Copyright: I can make as many copies of this as I want.
(My apologies, this isn’t as hilarious as I’d like it to be, but I wasn’t able to go to Costa Brava like Truman Capote and be inspired. Plus, I have an average IQ.)
* * * * *
People in their twenties don’t seem to know what the word couple means.
Me: I’ll have a couple of those cookies please
.
Young girl working in coffee shop: How many do you want?
Two, people—it’s two!
Ever hear of a married couple?
(The exception might be if you live in Utah, where a married couple could mean eighteen people.)
* * * * *
Truth in Advertisement
Have you bought one of those guaranteed-for-life garden hoses? They claim, It’s the last hose you’ll ever buy.
They’re right about that because the hose will explode and kill you. So it’s true—you won’t be around anymore to ever buy another hose.
* * * * *
Make sure you know what you’re doing when you build your investment portfolio. Way back when I bought Cisco Systems and Yahoo, I thought I was investing in cooking oil and chocolate milk.
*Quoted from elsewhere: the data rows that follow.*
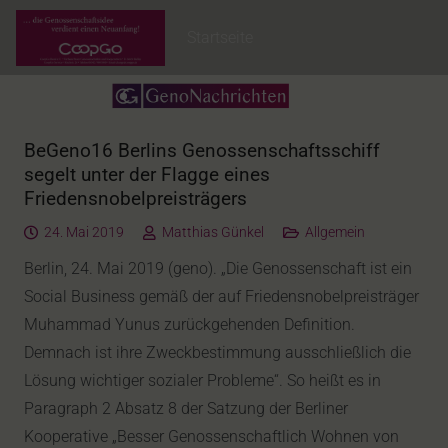
Startseite
BeGeno16 Berlins Genossenschaftsschiff
segelt unter der Flagge eines
Friedensnobelpreisträgers
24. Mai 2019
Matthias Günkel
Allgemein
Berlin, 24. Mai 2019 (geno). „Die Genossenschaft ist ein
Social Business gemäß der auf Friedensnobelpreisträger
Muhammad Yunus zurückgehenden Definition.
Demnach ist ihre Zweckbestimmung ausschließlich die
Lösung wichtiger sozialer Probleme“. So heißt es in
Paragraph 2 Absatz 8 der Satzung der Berliner
Kooperative „Besser Genossenschaftlich Wohnen von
It worked out anyway because I also included apples!
* * * * *
With all the new security measures, lots of Irish people are now being detained at the border trying to return to Ireland after a vacation. They’re under suspicion of being cold sober, and border patrol assumes they couldn’t possibly be Irish.
* * * * *
A relative was coming to town and asked us if we could locate or recommend a motel close by. We found one. She asked, Does it have fleas?
My sister said, No, but I’m sure I can find one downtown for you that has fleas.
* * * * *
I hate that How’s your love life?
question! How do you think it is? I’ve had a couple of offers. One was from a homeless guy calling out from the bushes, and the other was a hundred-pound golden retriever. If I had been forced to choose, it would have been no contest. The dog smelled better.
Maybe this has happened to you:
You were visiting a friend or at a party, sitting down. The family dog decided he wanted to try to mate with your foot or leg. Everyone said, Oh, isn’t he cute?
as you tried to pry him off your foot.
My story involves that previously mentioned golden retriever. I was walking up a very steep hill. The kind of hill where you almost fall backward. A guy came from his house followed by his dog. As I usually did when I saw a dog, I knelt down to pet and hug the dog. He’s very friendly!